TASK INSTRUCTIONS
Please carry on the news article about the revived South Korea–Japan currency swap, picking up right after its final sentence.

EXTRACT PROVIDED
Japan is poised to provide only US dollars, not yen, while South Korea will supply liquidity in dollars and won

By Jun 28, 2023 (Gmt+09:00)

3 Min read

South Korean Finance Minister Choo Kyung-ho (left) and his Japanese counterpart Shunichi Suzuki shake hands at the G7 Finance Ministers and Central Bank Governors meeting on May 12, 2023, in Niigata, Japan (File photo, courtesy of South Korea’s finance ministry)
South Korean Finance Minister Choo Kyung-ho (left) and his Japanese counterpart Shunichi Suzuki shake hands at the G7 Finance Ministers and Central Bank Governors meeting on May 12, 2023, in Niigata, Japan (File photo, courtesy of South Korea’s finance ministry)

South Korea and Japan are set to revive their bilateral currency swap line to bolster their dollar liquidity this week after an eight-year suspension, given the improving diplomatic relation between the two countries, government sources in Seoul said on Wednesday.

Japan is poised to provide only dollars, not yen in the expected arrangement, while South Korea will supply liquidity in the US currency and the won, according to the sources. In past swap lines, Tokyo provided liquidity in both the dollar and the yen.

“The Korea-Japan currency swap will be revived based on the dollar,” a senior South Korean government official told The Korea Economic Daily. The size of the line was known to be $2 billion-$10 billion.

Seoul’s Finance Minister Choo Kyung-ho and his Japanese counterpart Shunichi Suzuki are scheduled to meet in Tokyo on Thursday to discuss the current economic situation, as well as economic and financial cooperation.

The Nikkei reported that they seek to finalize a renewed currency swap deal during the meeting.

DOLLAR LIQUIDITY

South Korea is predicted to secure additional dollar liquidity from the expected agreement to deal with a potential crisis as the country’s currency swap contract with the US expired at the end of 2021.

A currency swap is a tool meant to defend against financial turmoil by allowing a country facing a liquidity crunch to borrow money from others with its own currency.

“South Korea is likely to benefit more from the revived swap deal as it will supply dollar liquidity in an emergency to the country of a local currency,” said Kim SeungHyun, a senior researcher at the Korea Institute for International Economic Policy. “It will reduce currency risk, escalated by events like the Russia-Ukraine war and interest rate hikes in developed countries such as the US.”

THE DATA
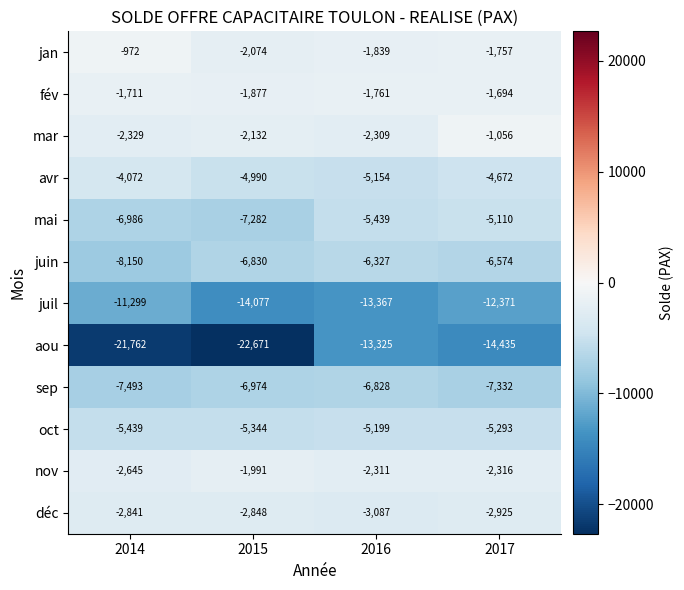

Which series has the widest spread of values?

aou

RESPONSE AREA
The South Korean won has lost 3.3% against the dollar so far this year after depreciating 6% in 2022.
Bundles of 0 bills at South Korea's Hana Bank headquarters in Seoul (File photo)
Bundles of $100 bills at South Korea's Hana Bank headquarters in Seoul (File photo)

Tokyo may prefer a swap deal, in which the country is set to provide dollars instead of yen, as the country pledged to take action to support the ailing Japanese currency. The unit stayed around its lowest level since November last year versus the US currency while hitting an eight-year trough against the won.

Japan's top currency diplomat Masato Kanda warned against the yen's ongoing weakness on Wednesday, vowing to take an appropriate response if moves become excessive.

The country and South Korea are likely to take advantage of the revived swap agreement, Yang Joon Mo, an economics professor at Yonsei University in Seoul said.

“The measure is a win-win deal since it will help both countries stabilize their currencies,” said Yang.

SIZE DOES NOT MATTER

South Korea, however, does not need to seek a large-scale currency swap line as Seoul has enough foreign exchange reserves, said the country’s officials. The arrangement is just symbolic, showing their thaw in diplomatic relations, they added.

Its foreign exchange reserves totaled $421 billion as of end-May, according to central bank data earlier this month. The reserves were the world’s ninth-largest at the end of April when they stood at $426.7 billion.

Korea and Japan signed their first currency swap pact of $2 billion in 2001. The arrangement grew to $3 billion in 2005, $8 billion in 2006 and $57 billion in 2011. Its balance had risen to up to $70 billion.

But the swap line has been shrinking since former South Korean President Lee Myung-bak visited Dokdo, a group of islets in the East Sea under territorial dispute between the two countries, in August 2012. The arrangement expired in February 2015.

Talks over a new swap accord were suspended in January 2017 when their relations soured on historical and territorial issues including those over South Korean victims of forced labor during Japan’s colonial rule of the Korean Peninsula from 1910 to 1945.

Their relations, however, improved after the current South Korean President Yoon Suk Yeol in March offered to resolve the forced labor issue by compensating Korea's own without asking for contributions from Japan.

Write to Se-Min Huh at semin@hankyung.com
 

Jongwoo Cheon edited this article.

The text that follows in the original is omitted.